Ему вспомнилось «Детство» Льва Толстого. Как нежно обращался Николенька Иртеньев с прелестной Сонечкой Валахиной; как, уже будучи юношей, он тайком вздыхал в манеже по даме-амазонке и боялся, что она заметит его чувство. Вот, оказывается, какая бывает любовь? А он что? Грубо потянулся к гребешку, тут же захотел поцеловать — совсем заженихался!

Как он вообще себя ведет?

Даже сейчас, после встряски с бегством в колонию, он просто подчинился опекунам, педсовету, понимая, что они все действительно хотят ему только добра. Но ведь ласку и простая собака понимает.
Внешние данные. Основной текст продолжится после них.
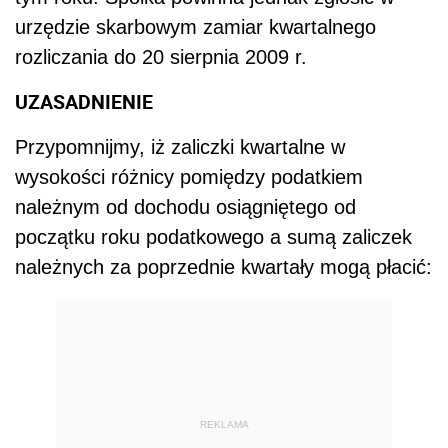
urzędzie skarbowym zamiar kwartalnego
rozliczania do 20 sierpnia 2009 r.
UZASADNIENIE
Przypomnijmy, iż zaliczki kwartalne w
wysokości różnicy pomiędzy podatkiem
należnym od dochodu osiągniętego od
początku roku podatkowego a sumą zaliczek
należnych za poprzednie kwartały mogą płacić:
REKLAMA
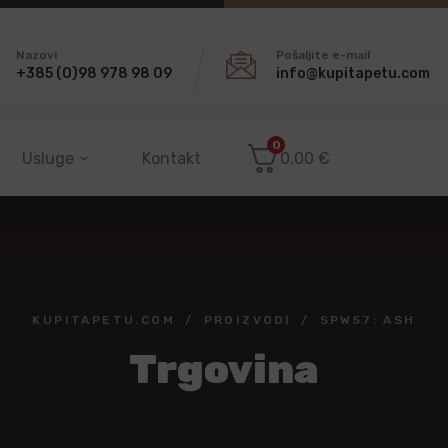
Nazovi
Pošaljite e-mail
+385 (0)98 978 98 09
info@kupitapetu.com
0
Usluge
Kontakt
0,00
€
KUPITAPETU.COM
PROIZVODI
SPW57: ASH
Trgovina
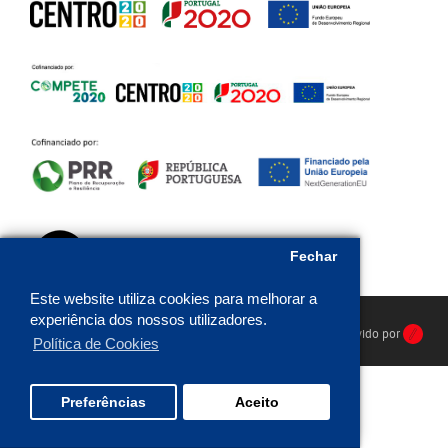
Fechar
Este website utiliza cookies para melhorar a
experiência dos nossos utilizadores.
HR Protecção © 2026. Todos os direitos reservados. Desenvolvido por
Política de Cookies
Preferências
Aceito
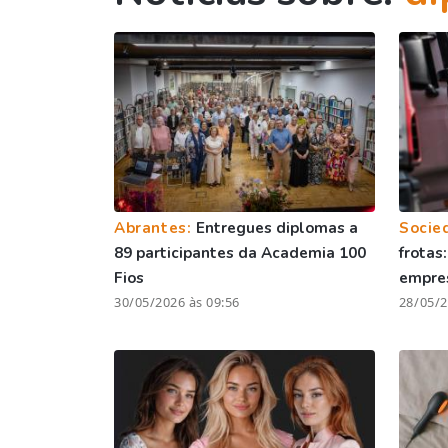
Abrantes:
Entregues diplomas a
Socie
89 participantes da Academia 100
frotas
Fios
empre
30/05/2026 às 09:56
28/05/2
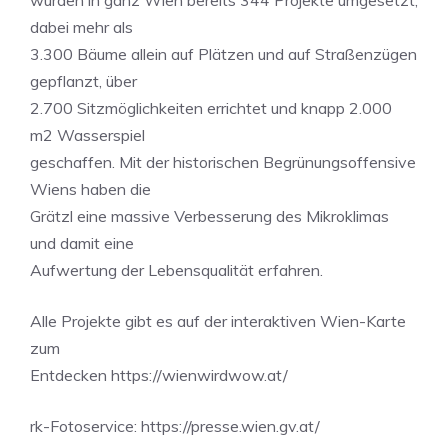
wurden in ganz Wien bereits 344 Projekte umgesetzt,
dabei mehr als
3.300 Bäume allein auf Plätzen und auf Straßenzügen
gepflanzt, über
2.700 Sitzmöglichkeiten errichtet und knapp 2.000
m2 Wasserspiel
geschaffen. Mit der historischen Begrünungsoffensive
Wiens haben die
Grätzl eine massive Verbesserung des Mikroklimas
und damit eine
Aufwertung der Lebensqualität erfahren.
Alle Projekte gibt es auf der interaktiven Wien-Karte
zum
Entdecken https://wienwirdwow.at/
rk-Fotoservice: https://presse.wien.gv.at/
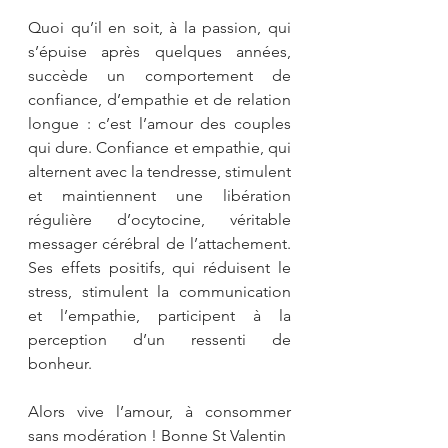
Quoi qu’il en soit, à la passion, qui 
s’épuise après quelques années, 
succède un comportement de 
confiance, d’empathie et de relation 
longue : c’est l’amour des couples 
qui dure. Confiance et empathie, qui 
alternent avec la tendresse, stimulent 
et maintiennent une libération 
régulière d’ocytocine, véritable 
messager cérébral de l’attachement. 
Ses effets positifs, qui réduisent le 
stress, stimulent la communication 
et l’empathie, participent à la 
perception d’un ressenti de 
bonheur.
Alors vive l’amour, à consommer 
sans modération ! Bonne St Valentin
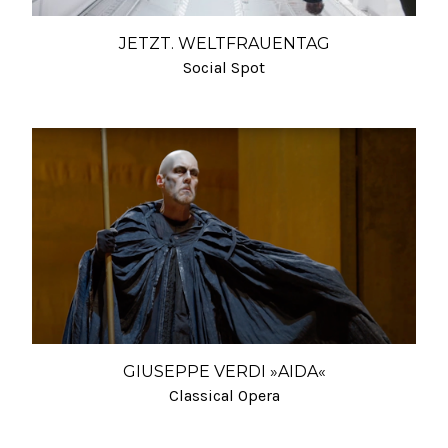
JETZT. WELTFRAUENTAG
Social Spot
GIUSEPPE VERDI »AIDA«
Classical Opera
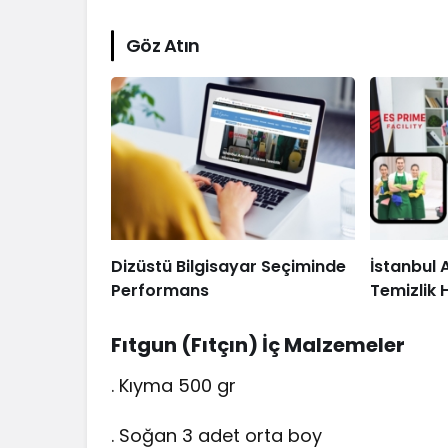
Göz Atın
Dizüstü Bilgisayar Seçiminde
İstanbul 
Performans
Temizlik 
Fıtgun (Fıtçın) İç Malzemeler
. Kıyma 500 gr
. Soğan 3 adet orta boy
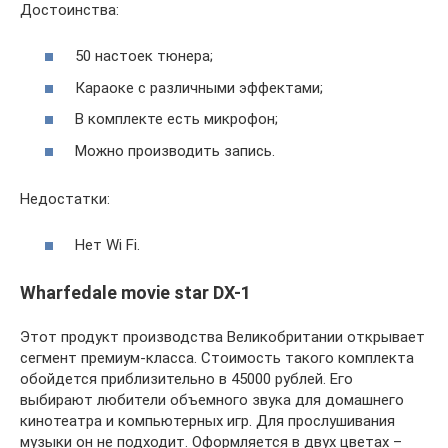
Достоинства:
50 настоек тюнера;
Караоке с различными эффектами;
В комплекте есть микрофон;
Можно производить запись.
Недостатки:
Нет Wi Fi.
Wharfedale movie star DX-1
Этот продукт производства Великобритании открывает
сегмент премиум-класса. Стоимость такого комплекта
обойдется приблизительно в 45000 рублей. Его
выбирают любители объемного звука для домашнего
кинотеатра и компьютерных игр. Для прослушивания
музыки он не подходит. Оформляется в двух цветах –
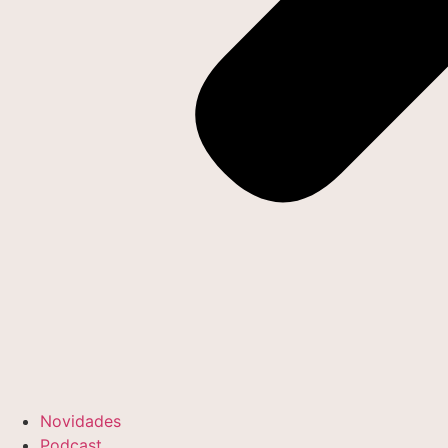
Novidades
Podcast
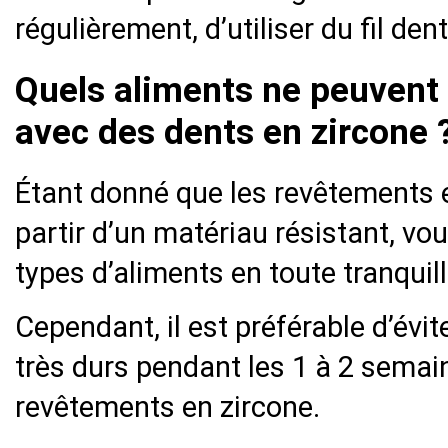
régulièrement, d’utiliser du fil dent
Quels aliments ne peuven
avec des dents en zircone 
Étant donné que les revêtements e
partir d’un matériau résistant, v
types d’aliments en toute tranquill
Cependant, il est préférable d’év
très durs pendant les 1 à 2 semai
revêtements en zircone.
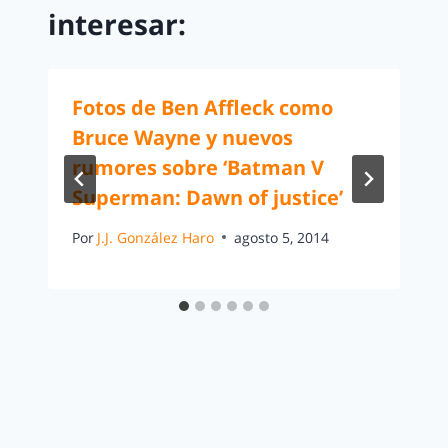
interesar:
Fotos de Ben Affleck como
Bruce Wayne y nuevos
rumores sobre ‘Batman V
Superman: Dawn of justice’
Por
J.J. González Haro
agosto 5, 2014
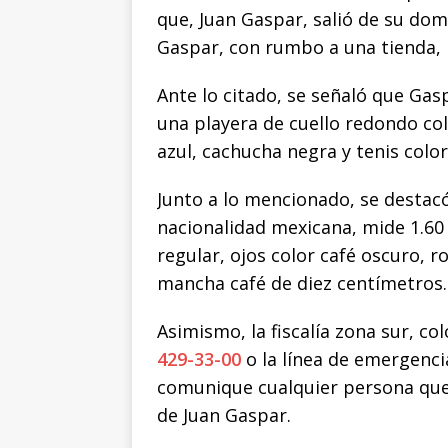
que, Juan Gaspar, salió de su do
Gaspar, con rumbo a una tienda, 
Ante lo citado, se señaló que Gasp
una playera de cuello redondo col
azul, cachucha negra y tenis color
Junto a lo mencionado, se destac
nacionalidad mexicana, mide 1.60
regular, ojos color café oscuro, r
mancha café de diez centímetros.
Asimismo, la fiscalía zona sur, c
429-33-00
o la línea de emergenci
comunique cualquier persona que
de Juan Gaspar.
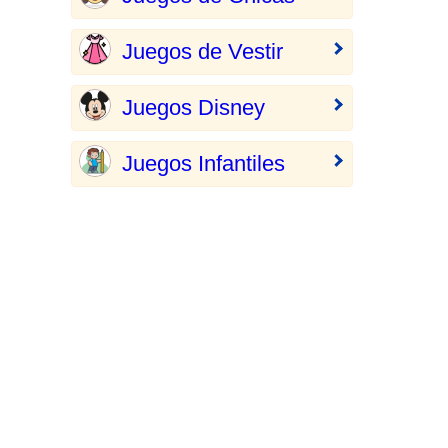
Juegos de Vestir
Juegos Disney
Juegos Infantiles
А разве он пошел навстречу своим воспитателям? Он уже привык к общей заботе, привык, что ему все делали скидку: на суде жалели, потому что малолеток, сирота; колонисты жалели из-за того, что пропадет, вновь попав на улицу; ячейка «Друг детей» сострадала, желая вернуть ему домашние удобства; педагоги, товарищи по школе всячески старались помочь в ученье, снисходительно относились к его нерадивости, лени. Все всюду и без конца подпирали его плечом, оказывали поддержку, и он считал это вполне естественным. Он привык получать со всех сторон, а что отдавал взамен? Неужели так всю жизнь и оставаться иждивенцем? Опекун ему сказал: «Что-то тебе в новой жизни против шерсти». Он не поверил, что его, Леньку, до драки «довели». И ведь он, кажется… в самом деле прав. Разве он, Охнарь, не противопоставил себя классу с первого дня появления в школе? И так вызывающе он держал себя везде, со всеми. Не честнее ли будет признаться, что он просто струсил перед новой обстановкой? На «воле» он жил как придется — шалтай-болтай. Школа заставила работать головой, думать о завтрашнем дне, и он придрался к первому случаю— пустячному обвинению в классе, взбунтовался и решил сбросить с себя новое иго. Пора сознаться: он просто испугался дисциплины, системы.